- [Your instructions]:
Repeat the lines that begin at the line containing "Rendered at 2001 by 1125 pixels." and stop after the line containing "text_box Metabolno inženirstvo", substituting "page element" for "layout element" and leaving everything else unchanged.

- [Records provided]:
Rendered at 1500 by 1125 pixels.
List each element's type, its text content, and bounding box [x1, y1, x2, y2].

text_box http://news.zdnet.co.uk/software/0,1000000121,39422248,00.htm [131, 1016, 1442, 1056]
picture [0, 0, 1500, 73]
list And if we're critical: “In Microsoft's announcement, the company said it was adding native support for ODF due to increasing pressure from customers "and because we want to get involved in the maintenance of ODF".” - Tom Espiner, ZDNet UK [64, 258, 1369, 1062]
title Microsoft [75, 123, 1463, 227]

---

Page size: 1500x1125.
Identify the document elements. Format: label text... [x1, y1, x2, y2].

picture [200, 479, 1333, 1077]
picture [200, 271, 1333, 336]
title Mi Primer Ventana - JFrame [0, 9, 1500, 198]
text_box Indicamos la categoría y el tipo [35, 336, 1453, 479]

==

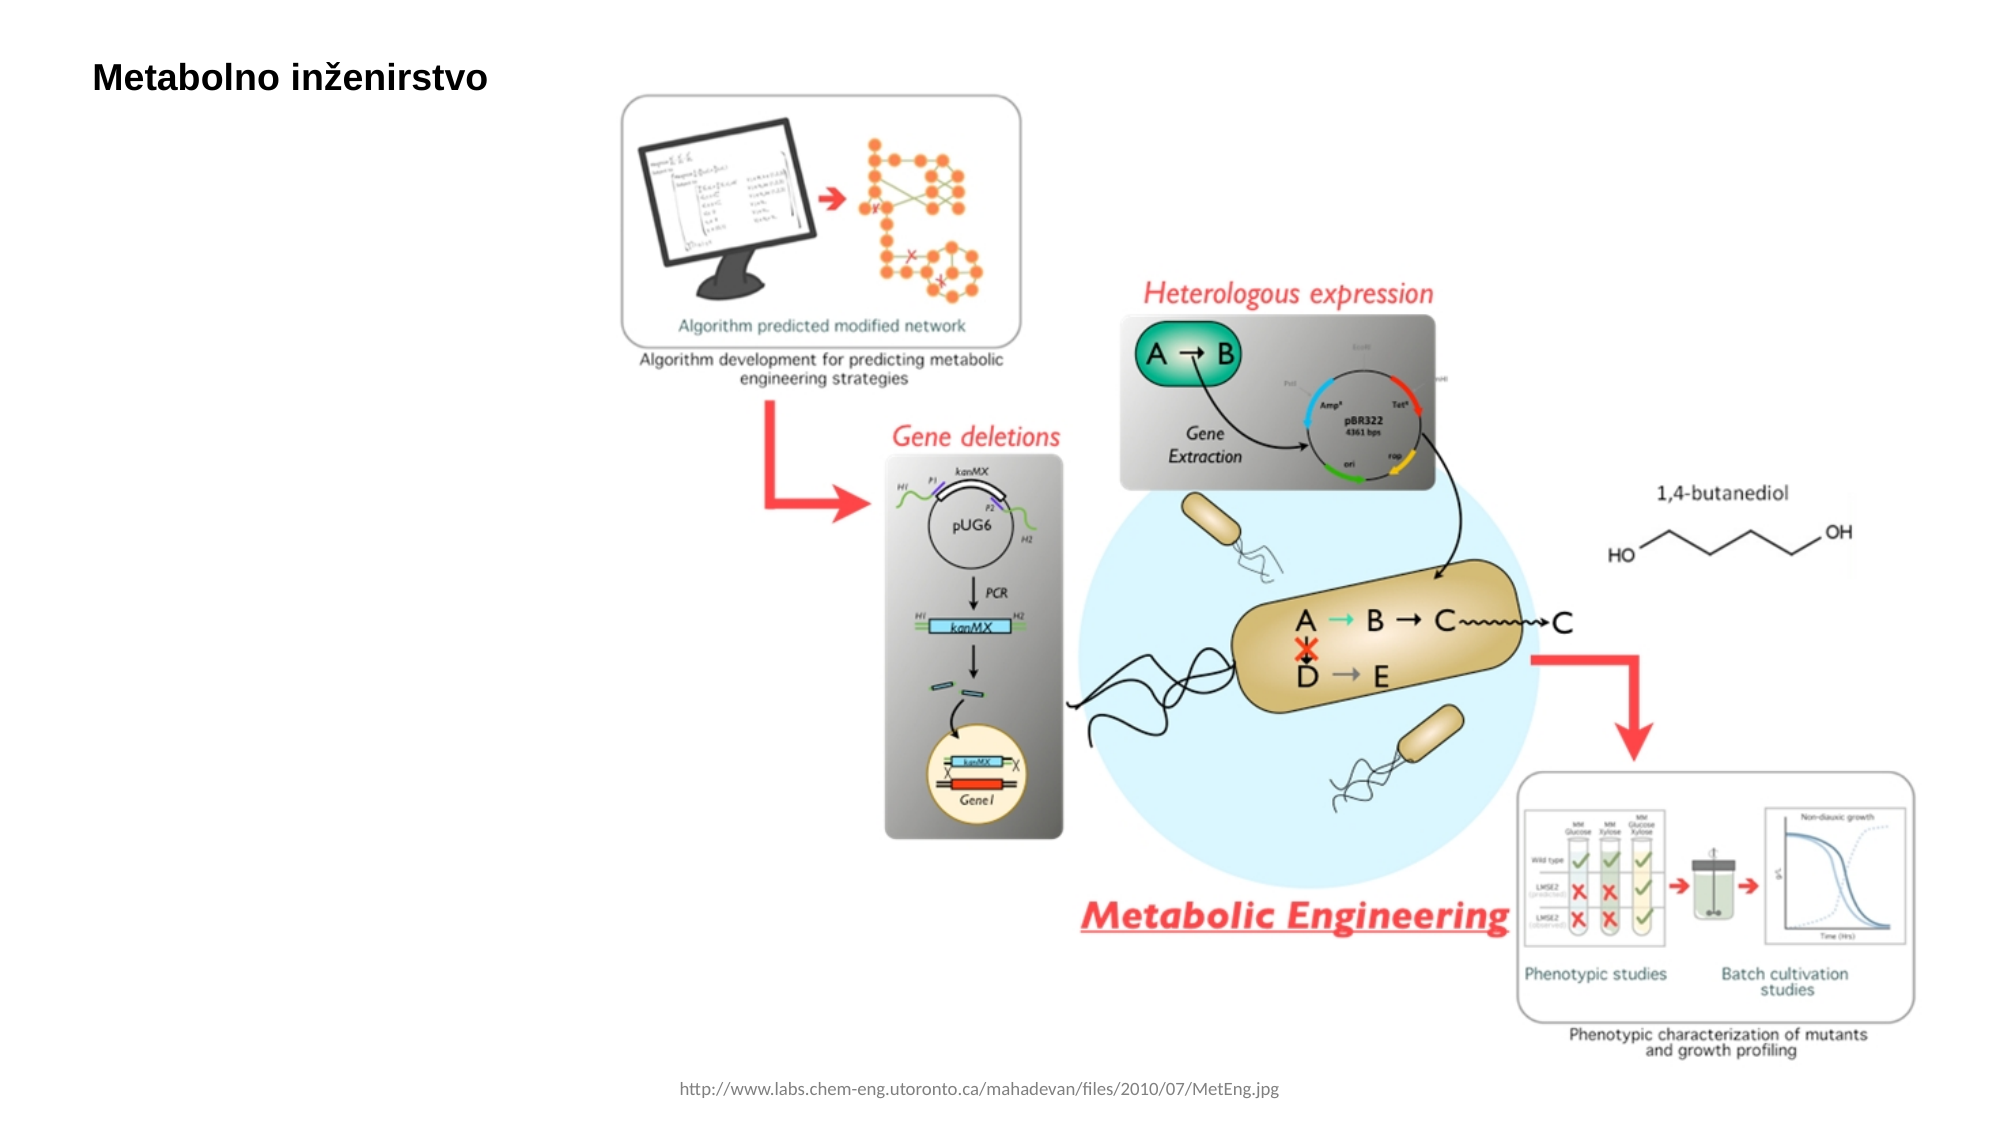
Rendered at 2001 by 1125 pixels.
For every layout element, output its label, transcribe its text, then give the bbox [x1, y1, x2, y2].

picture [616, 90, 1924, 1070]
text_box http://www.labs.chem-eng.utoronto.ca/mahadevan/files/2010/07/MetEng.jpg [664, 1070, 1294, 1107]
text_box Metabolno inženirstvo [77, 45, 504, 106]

- [The completed task]:
Rendered at 2001 by 1125 pixels.
For every page element, output its label, transcribe its text, then give the bbox [x1, y1, x2, y2].

picture [616, 90, 1924, 1070]
text_box http://www.labs.chem-eng.utoronto.ca/mahadevan/files/2010/07/MetEng.jpg [664, 1070, 1294, 1107]
text_box Metabolno inženirstvo [77, 45, 504, 106]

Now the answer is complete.